The mathematical genius Alan Turing was the key figure in Britain’s successful efforts to break Nazi Germany’s military codes during the Second World War. His crucial wartime work at Bletchley Park Code and Cypher School shortened the conflict and saved millions of lives. Importantly too, his groundbreaking scientific work before and after the war made him the father of modern computing and artificial intelligence.
Unrecognised Work
Turing’s work was never recognised during his lifetime as it was protected by Britain’s Official Secrets Act. The brilliant scientist died in obscurity. However, in 2019, sixty-five years after his death, BBC TV viewers named him the greatest person of the 20th century!
Seminal Cambridge Ideas
Turing’s scientific career began when he entered Cambridge University in 1931 as a student. During the 1930s, he produced seminalpapers, including his vision of a “universal computing machine” — a Turing machine — which received an algorithm for a computation and was then able to apply it. It encapsulated the logical principles of the digital computer. Turing’s paper was called “easily the most influential math paper in history” by Princeton University professor Avi Wigderson, and was fundamental in the development of today’s computers.
Codebreaking
In September 1938, Turing started work at Bletchley Park, the centre of Britain’s codebreaking operations, which produced the country’s top secret so-called Ultra Intelligence. After war broke out, Turing led a team which used an electromechanical machine to break German cyphers protecting messages about the country’s naval operations. This involved finding the settings for Germany’s Enigma machines, which encoded naval messages. Enigma is considered the greatest encryption device in history. Turing’s work was crucial in the defeat of the Axis powers in the Battle of the Atlantic.
The Turing Test
After the war, Turing worked at the National Physical Laboratory, where he designed the first stored-program computer. He then worked in the University of Manchester’s computing lab. In 1950, he proposed an experiment that became known as the Turing Test, which was an attempt to define a standard which would determine whether a computer could ‘think’. Turing’s idea, which he called the Imitation Game, consisted of a conversation between a human interrogator and two interlocutors, another human and a computer. If the interrogator could not reliably tell the machine from the human, the machine would be said to have passed the test and be capable of thinking.
A Tragic End
In 1952, Turing’s personal life intruded into his brilliant career.
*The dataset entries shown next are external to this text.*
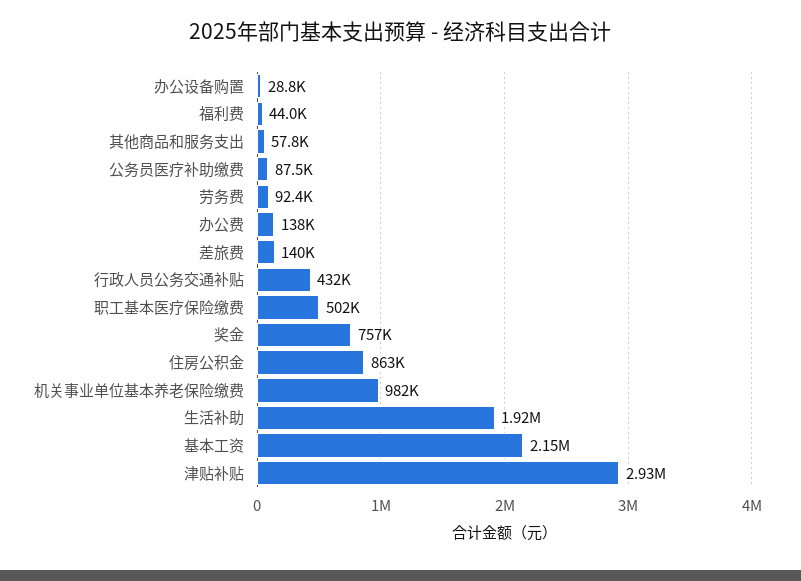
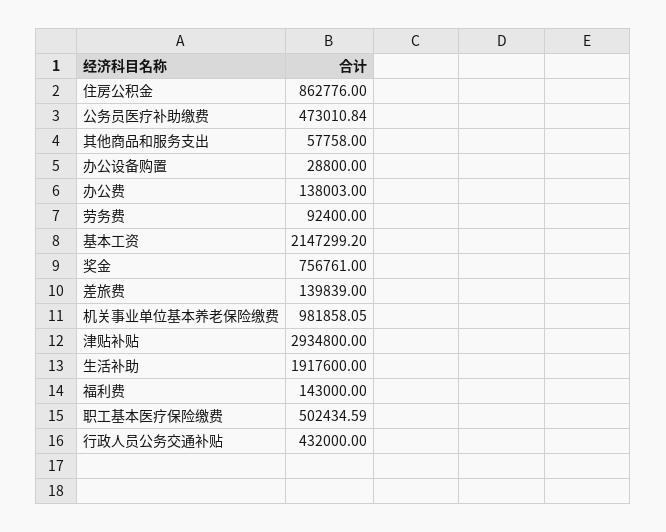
福利费: 44000 -> 143000
公务员医疗补助缴费: 87500 -> 473010.84

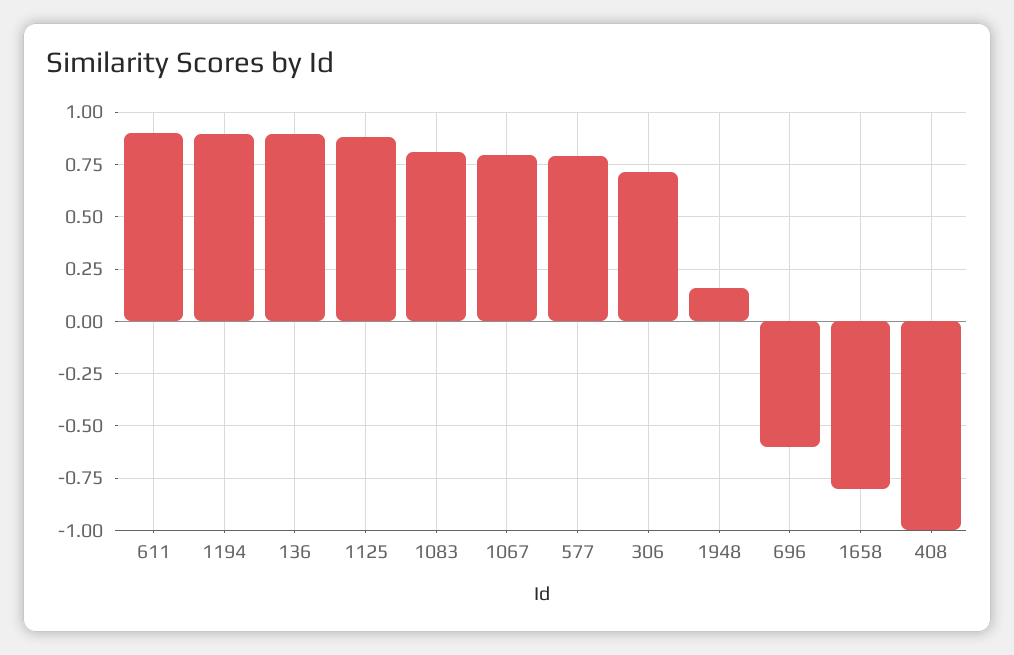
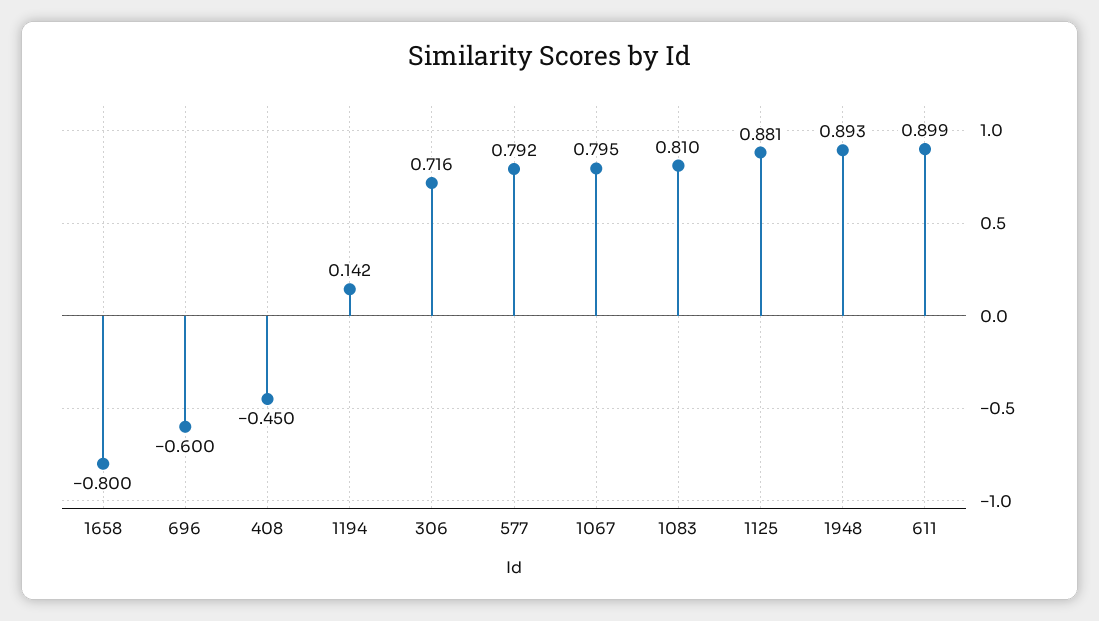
1194: 0.9 -> 0.142
136: 0.9 -> none
1948: 0.15 -> 0.893
408: -1 -> -0.45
He was prosecuted for homosexual acts — which were illegal then — and convicted of gross indecency. He underwent a course of hormonal injections, chemical castration designed to reduce his libido. In 1954, aged just forty-one, he was found dead at his home in an apparent suicide, although it is possible that it was an accidental death. Almost sixty years later, in 2013, the Queen signed a posthumous pardon for Turing in recognition of the importance of his work and the terrible injustice of his legal treatment.